Bu olağanüstü olaylar dinden ya da mezhepten değil, çok tanrılı dinler dönemindeki düşünceden kaynaklanır. Bunlar, refah ve huzur dileğidir. Erişilmeze erişmeyi isteme duygusudur.
Bu özellikler hangi ulus ve dinde olursa olsun ortak özlemlerdir. Geçmişte ortak şeyler yaşanmıştır. Aynı inanç ve aynı özlemler paylaşılmıştır. Bu durum, şu ya da bu oranda bugüne de yansımıştır.
Hacı Bektaş-ı Veli’nin Anadolu’ya gelişi, Anadolu Selçuklu devletinin son yıllarına rastlıyor.
Hacı Bektaş-ı Veli’yi Anadolu’ya büyük Türk tasavvufçusu Hacı Ahmet Yasevi’nin halifelerinden Lokman Parande’nin gönderdiği rivayet edilir. Lokman Parende aynı zamanda Hacı Bektaş-ı Veli’ye, babası İbrahim Al Sani (Seyyid muhammet) tarafından Hoca olarak tutulmuştur. Lokman Parende öğrencisini Yasevilik tekkelerinde uygun örf ve ananeye göre yetiştirmişti.
İslamiyetin Türkler arasında yayılmasından sonra, Yasevilik Türkler arasında gelişen ve büyük taraflar toplayan ilk Müslüman Türk tarikatı oldu.
Yasevilik, Türkistan, Anadolu ve Rumeli’nde bulunan Türk ve Kürt tarikatlarına tasavvuf anlayışını soktu.
Hacı Bektaş-ı Veli’nin Anadolu’ya gelişinden önce Baba İshak önderliğinde Anadolu Selçuklu devletine karşı büyük bir başkaldırı olmuş, Alaaddin Keykubat ayaklanmayı ancak paralı Fransız askerlerinin yardımıyla ve çok kanlı bir biçimde bastırmıştı.
Bu sırada, bir başka tasavvuf piri, Ahi Evren Veli de Kırşehir’de yaşıyordu. Bütün Anadolu işçi ve esnafı onun buyruğundaydı. Ahilik ve Babailik temelde birbirine yakın düşünce akımlarıdır.

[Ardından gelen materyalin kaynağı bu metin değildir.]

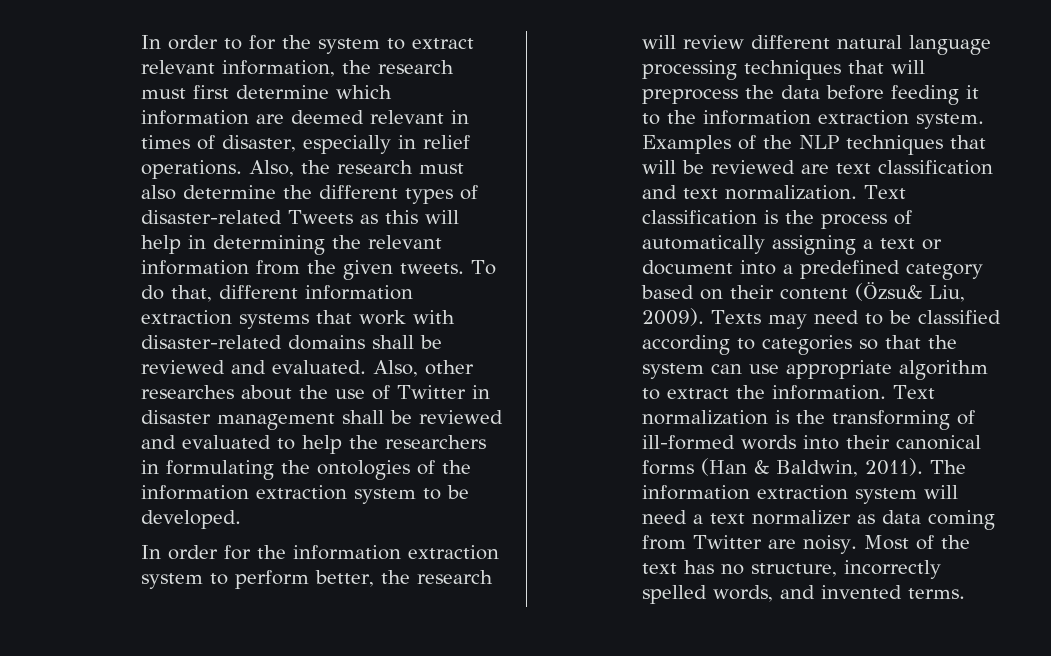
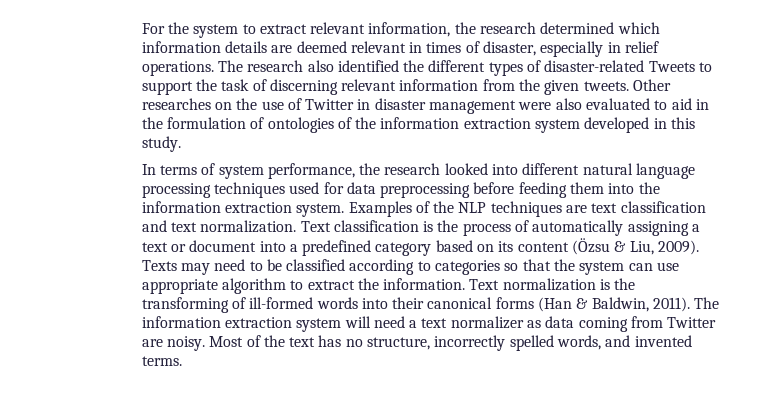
[140,35,276,50] In order to for -> [141,23,165,34] For
[140,85,329,99] must first determine -> [540,22,615,34] determined
(249, 117) none -> [224,41,267,53] details
[248,160,464,177] [140,185,276,200] Also, the research must also determine -> [217,60,399,72] The research also identified
[359,210,459,224] [140,235,361,255] as this will help in determining the -> [699,62,713,72] [141,79,338,95] to support the task of discerning
[470,260,496,275] [140,285,413,302] [140,310,455,329] [140,335,442,350] [140,360,474,377] [140,385,292,400] To do that, different information extraction systems that work with disaster-related domains shall be reviewed and evaluated. Also, other researches about -> [633,79,672,91] [141,98,232,110] Other researches on
[341,410,503,424] [140,435,486,454] [140,460,310,480] shall be reviewed and evaluated to help the researchers in formulating the -> [518,98,710,110] [141,117,265,129] were also evaluated to aid in the formulation of
[422,485,469,500] [140,510,241,529] [140,545,499,560] [140,570,493,589] [641,35,744,49] to be developed. // In order for the information extraction system to perform better, the research will review -> [584,117,696,133] [141,136,181,152] [141,163,519,179] developed in this study. // In terms of system performance, the research looked into
[847,60,925,74] [641,85,979,105] [641,113,660,125] that will preprocess the data before feeding it to -> [289,182,635,198] used for data preprocessing before feeding them into
[949,135,986,149] [641,160,795,174] that will be reviewed -> (562, 209) none
[729,282,922,301] their content (Özsu& -> [498,238,627,255] its content (Özsu &

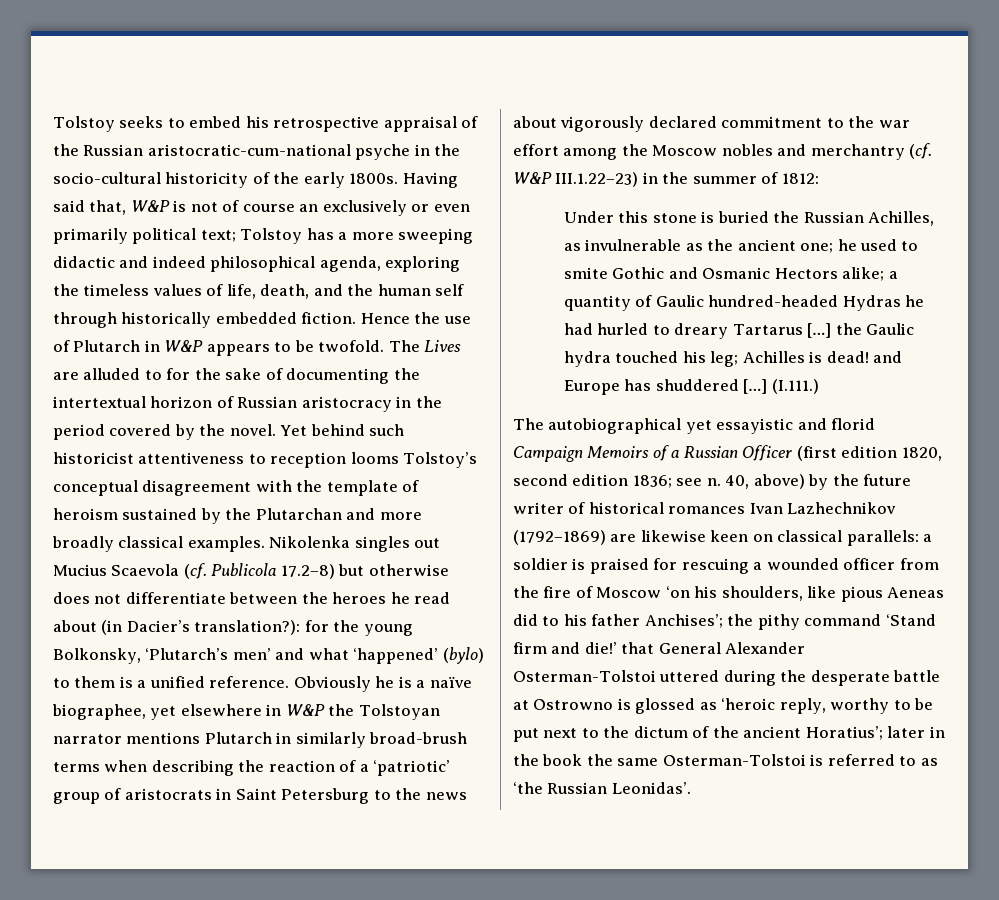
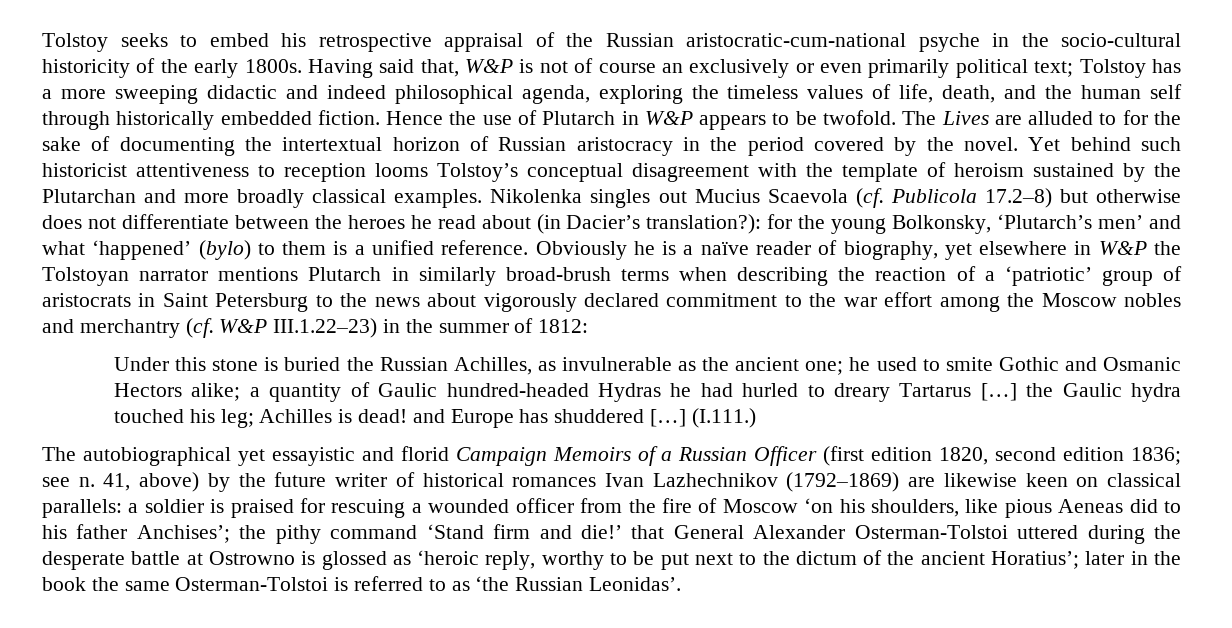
[52,704,146,720] biographee, -> [756,240,938,260] reader of biography,
[725,475,750,489] 40, -> [103,473,131,491] 41,

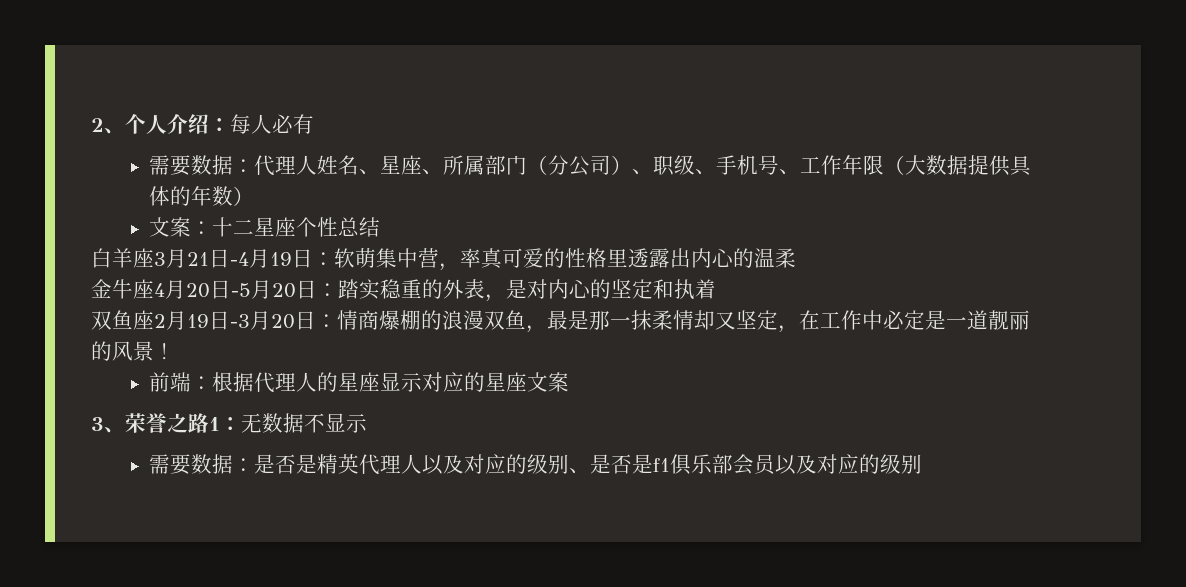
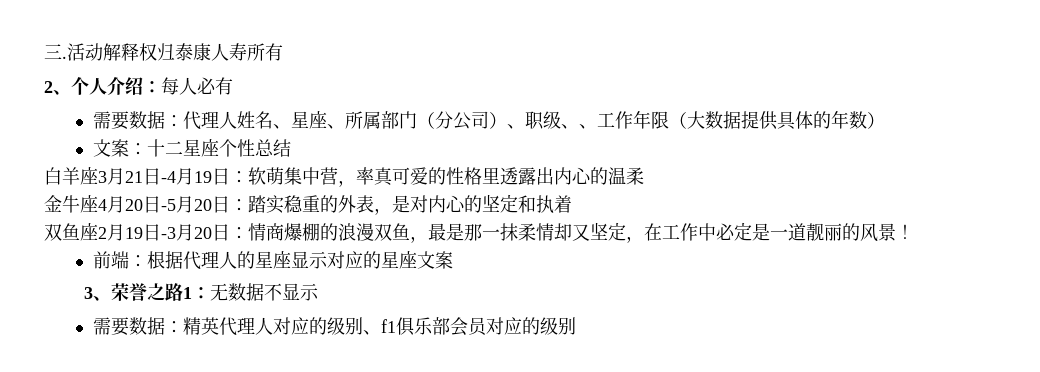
(91, 125) none -> [44,43,283,61] 三.活动解释权归泰康人寿所有 //
[716,155,780,175] 手机号 -> (579, 126) none
[254,454,318,474] 是否是 -> (183, 327) none
[422,455,465,475] 以及 -> (273, 326) none
[590,454,654,474] 是否是 -> (381, 332) none
[775,455,818,475] 以及 -> (488, 326) none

Hacı Bektaş-ı Veli Kırşehir’e yerleşmeden önce Horasan ve Erdebil’de tekke eğitimi almış, bunun dışında Ortadoğu’yu hayli gezmiş, incelemişti. Bazı kaynaklar Mekke ve Medine’ye gittiğini de yazar.
Bektaş-ı Veli, İran Batınilerini, Arabistan’daki İsmailileri, Horasan’da Yaseviliği, Mezopotamya’yı Selçuklu Sultanındaki Acem etkisini, Karamanlılardaki Türklük fikrini, Ahi ve Babai inançlarını da yakından tanımıştı.
Hacı Bektaş-ı Veli’nin Anadolu’ya geldiği yıllarda Anadolu çok karışıktı. Anadolu Selçuklu Devleti, halka yabancılaşmıştı. Acem ve Arap etkisindeki Türklere insan muamelesi bile yapılmıyordu. İktidar ve din kavgalarının alıp yürüdüğü Anadolu’da halk Selçuklu yönetiminden çok hoşnutsuzdu. Zaten Babai İsyanı da bu yüzden çıkmıştı. İsyanın önderi İshak, Selçuklu ordusunu bir kaç kez yendikten sonra, Fransız paralı askerlerin yardımı ile ele geçirilmiş, asılmış ve isyan da böylece bastırılmıştı (1240).
Hacı Bektaş-ı Veli, Anadolu’da uzun süre gezdikten sonra, Kırşehir civarındaki, Sulucakaracahöyük’e (bugünkü Hacıbektaş Kasabası) yerleşti. Orada tekkesini kurdu ve inançlarını yaymaya başladı.
Hacı Bektaş-ı Veli’nin evlenip evlenmediğine ilişkin farklı görüşler vardır. Bu konuda bir görüş; Bektaş-ı Veli’nin, İdris Hoca’nın eşi Kadıncık Ana’dan doğma kızı Fatma Nuriye Hatun “Kutlu Melek” ile evlendiği ve çocuğu olmadığıdır.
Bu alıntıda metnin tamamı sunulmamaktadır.